ここまで類似点があると、むしろそれ以外の可能性は低いと考えられる。
ただし、このゲームで森の民と言える種族として、樹人も考えられるので確定とはいいがたいが……。
それにこの詩が載っている本はあくまでも伝承に記されたモンスターについて書かれた本であるため、月の民についてより銀色の毛に覆われた獣の方を重点的に考察していた。
そのモンスターは他の伝承でも度々存在を確認されているらしく種族の特定までこぎつけているようだった。
種族はフェンリルで別名「神狼」「月狼」という。
容姿は美しい銀色の体毛に覆われた大きな狼である。
生態についてはほとんどわかっていないが、雲の少ない月夜に目撃情報が集中していることから、夜行性で雨が苦手なのではと言われている。
別名の神狼とはその美しい容姿と圧倒的強さからか、いくつかの伝承で神の使いとされ信仰の対象となっていた事から由来する。
特に獣人からの信仰は厚く、獣人たちの間ではフェンリルを見たものには幸運が訪れるなんていう話もあるという。
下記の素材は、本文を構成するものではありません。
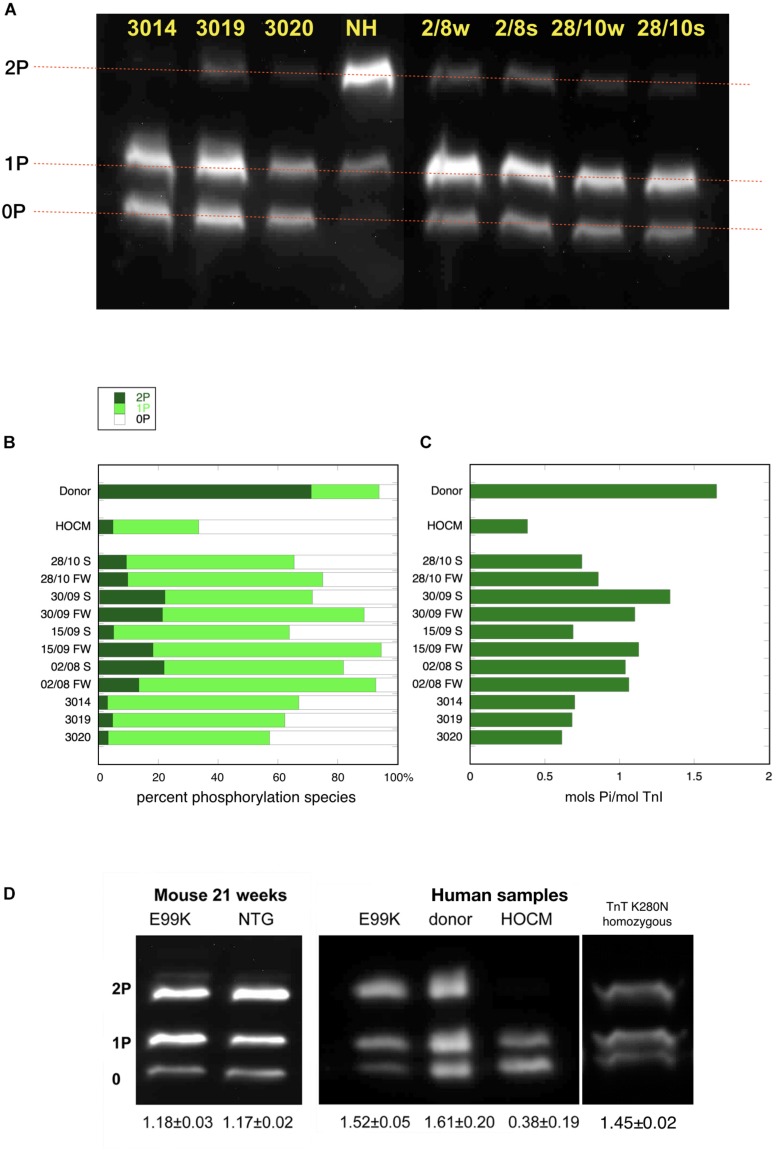
Phosphate affinity SDS-PAGE separation of myofibrils, probed with antibody 14G5 to troponin I. (A) Example of separation of phosphospecies. Phosphorylated protein is retarded in proportion to level of phosphorylation yielding discrete bands for bis- mono- and unphosphorylated troponin I. NH is a donor heart sample showing a high level of 2P species. The other lanes are aortic stenosis samples which show high level of 1P and 0P species. (B) Distribution of 2P, 1P, and 0P species in heart muscle samples. The results for each sample are the means of 2–4 replicate assays. S, septum; FW, free wall. Donor heart NH and HOCM heart MV control results are the mean of replicates included in the same gels as the pressure overload samples. Full data is shown in Supplementary Table 2. (C) Calculated total phosphorylation level for these samples. (D) Phosphate affinity SDS-PAGE of ACTC E99K mouse, ACTC E99K human heart and TNNT2 K280N human heart samples with donor and HOCM controls. Total phosphorylation is shown below underneath each lane.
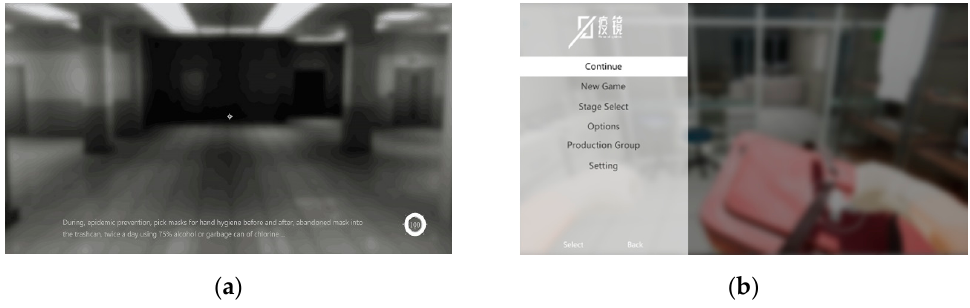
Figure 5. Menu UI: ( a ) Loading Page [9]; ( b ) Paused Menu Page.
考古学者のお爺さんの家で読んだ手記もそうだが、種族が人族である俺がエルフ族に詳しくなっても宝の持ち腐れではなかろうか?
しかし、フェンリルや月の民には少し興味がある。
チャンスがあれば“月に愛された者たちが住まう場所”へ行ってみてもいいかもしれない。
この他にも“飛竜飛び交う渓谷”や“氷上の精霊城”等様々な伝承、伝説についての本を読み漁った。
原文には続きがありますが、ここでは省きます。